- _Brief_
Only the lines holding "contra" are wanted; find them in the listing and return each one.

-=-=-=-=-

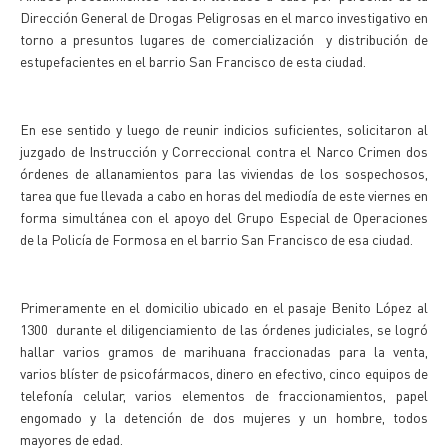
Dirección General de Drogas Peligrosas en el marco investigativo en
torno a presuntos lugares de comercialización y distribución de
estupefacientes en el barrio San Francisco de esta ciudad.
En ese sentido y luego de reunir indicios suficientes, solicitaron al
juzgado de Instrucción y Correccional contra el Narco Crimen dos
órdenes de allanamientos para las viviendas de los sospechosos,
tarea que fue llevada a cabo en horas del mediodía de este viernes en
forma simultánea con el apoyo del Grupo Especial de Operaciones
de la Policía de Formosa en el barrio San Francisco de esa ciudad.
Primeramente en el domicilio ubicado en el pasaje Benito López al
1300 durante el diligenciamiento de las órdenes judiciales, se logró
hallar varios gramos de marihuana fraccionadas para la venta,
varios blíster de psicofármacos, dinero en efectivo, cinco equipos de
telefonía celular, varios elementos de fraccionamientos, papel
engomado y la detención de dos mujeres y un hombre, todos
mayores de edad.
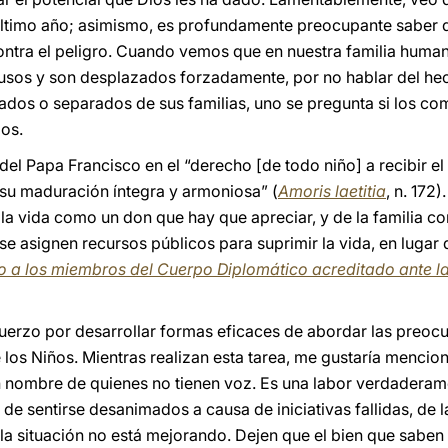
último año; asimismo, es profundamente preocupante saber 
contra el peligro. Cuando vemos que en nuestra familia human
usos y son desplazados forzadamente, por no hablar del he
dos o separados de sus familias, uno se pregunta si los co
os.
 del Papa Francisco en el “derecho [de todo niño] a recibir 
su maduración íntegra y armoniosa” (
Amoris laetitia
, n. 17
 la vida como un don que hay que apreciar, y de la familia 
 asignen recursos públicos para suprimir la vida, en lugar d
o a los miembros del Cuerpo Diplomático acreditado ante l
fuerzo por desarrollar formas eficaces de abordar las preoc
os Niños. Mientras realizan esta tarea, me gustaría mencio
en nombre de quienes no tienen voz. Es una labor verdadera
de sentirse desanimados a causa de iniciativas fallidas, de la
 la situación no está mejorando. Dejen que el bien que saben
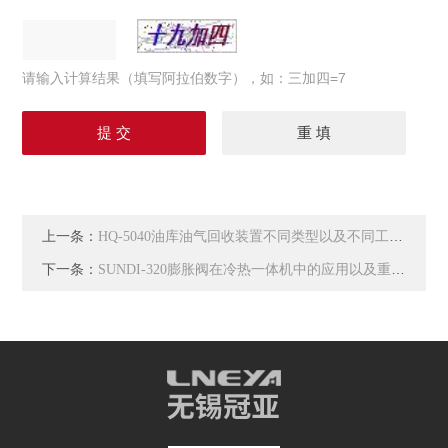
请输入计算结果（填写阿拉伯数字），如：三加四=7
上一条：
HQ-5040油库油气回收装置不同类型以及不同工艺说明
下一条：
SUNDI-320膨胀阀在冷热一体机中的应用以及重要性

-=-=-=-=-

- _Response box_
juzgado de Instrucción y Correccional contra el Narco Crimen dos
contra el peligro. Cuando vemos que en nuestra familia human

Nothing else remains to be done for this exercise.